Convert the text lines of all the entries below into a Markdown table with two columns, Row and Line, numbering the rows and leaving out blank lines. Omit the pictures from your table.

Stored data Block Start

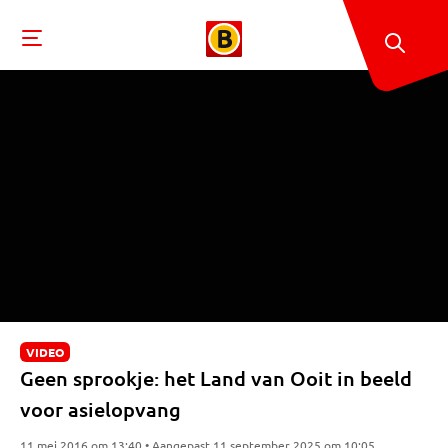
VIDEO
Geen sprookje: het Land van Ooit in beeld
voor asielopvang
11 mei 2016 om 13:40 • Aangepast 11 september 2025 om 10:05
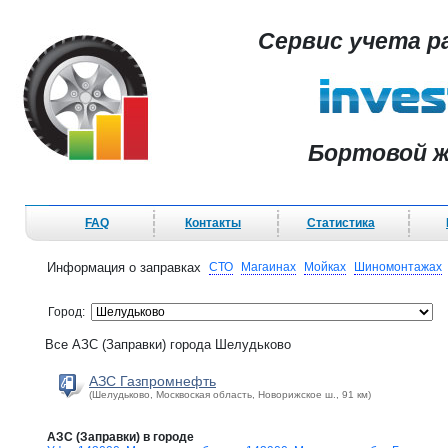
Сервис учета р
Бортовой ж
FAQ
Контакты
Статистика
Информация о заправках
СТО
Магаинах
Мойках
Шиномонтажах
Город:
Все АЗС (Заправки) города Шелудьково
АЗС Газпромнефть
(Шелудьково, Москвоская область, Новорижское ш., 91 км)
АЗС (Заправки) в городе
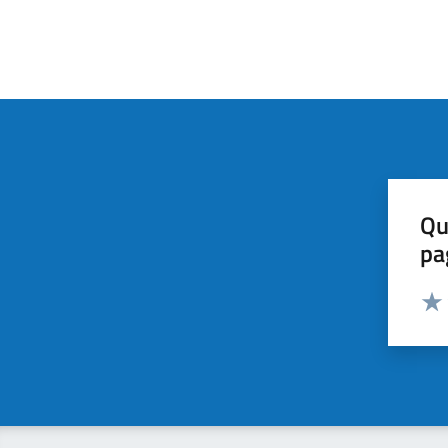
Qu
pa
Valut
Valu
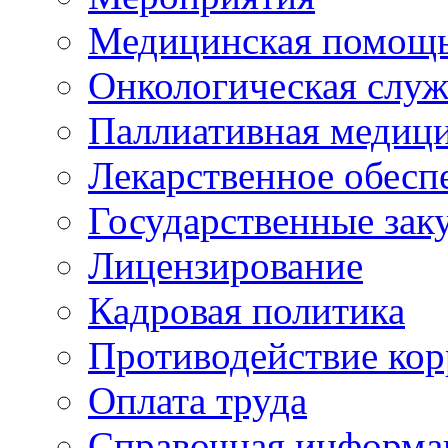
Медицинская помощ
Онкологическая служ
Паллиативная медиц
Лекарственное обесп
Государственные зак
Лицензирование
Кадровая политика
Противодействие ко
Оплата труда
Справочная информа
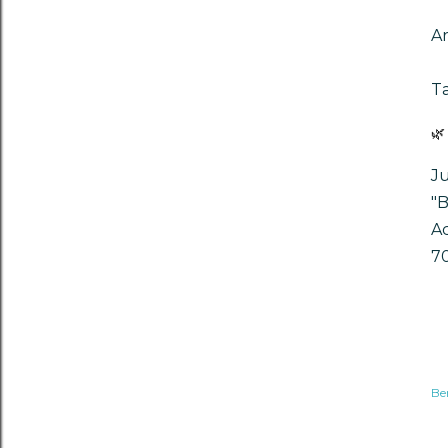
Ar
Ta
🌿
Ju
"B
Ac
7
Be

Stored data Block End

Task solution>
| Row | Line |
|---|---|
| 1 | VIDEO |
| 2 | Geen sprookje: het Land van Ooit in beeld |
| 3 | voor asielopvang |
| 4 | 11 mei 2016 om 13:40 • Aangepast 11 september 2025 om 10:05 |
| 5 | Сервис учета р |
| 6 | Бортовой ж |
| 7 | FAQ |
| 8 | Контакты |
| 9 | Статистика |
| 10 | Информация о заправках |
| 11 | СТО |
| 12 | Магаинах |
| 13 | Мойках |
| 14 | Шиномонтажах |
| 15 | Город: |
| 16 | Все АЗС (Заправки) города Шелудьково |
| 17 | АЗС Газпромнефть |
| 18 | (Шелудьково, Москвоская область, Новорижское ш., 91 км) |
| 19 | АЗС (Заправки) в городе |
| 20 | Qu |
| 21 | pa |
| 22 | Valut |
| 23 | Valu |
| 24 | Медицинская помощ |
| 25 | Онкологическая служ |
| 26 | Паллиативная медиц |
| 27 | Лекарственное обесп |
| 28 | Государственные зак |
| 29 | Лицензирование |
| 30 | Кадровая политика |
| 31 | Противодействие ко |
| 32 | Оплата труда |
| 33 | Справочная информа |
| 34 | Ar |
| 35 | Ta |
| 36 | 🌿 |
| 37 | Ju |
| 38 | "B |
| 39 | Ac |
| 40 | 7 |
| 41 | Be |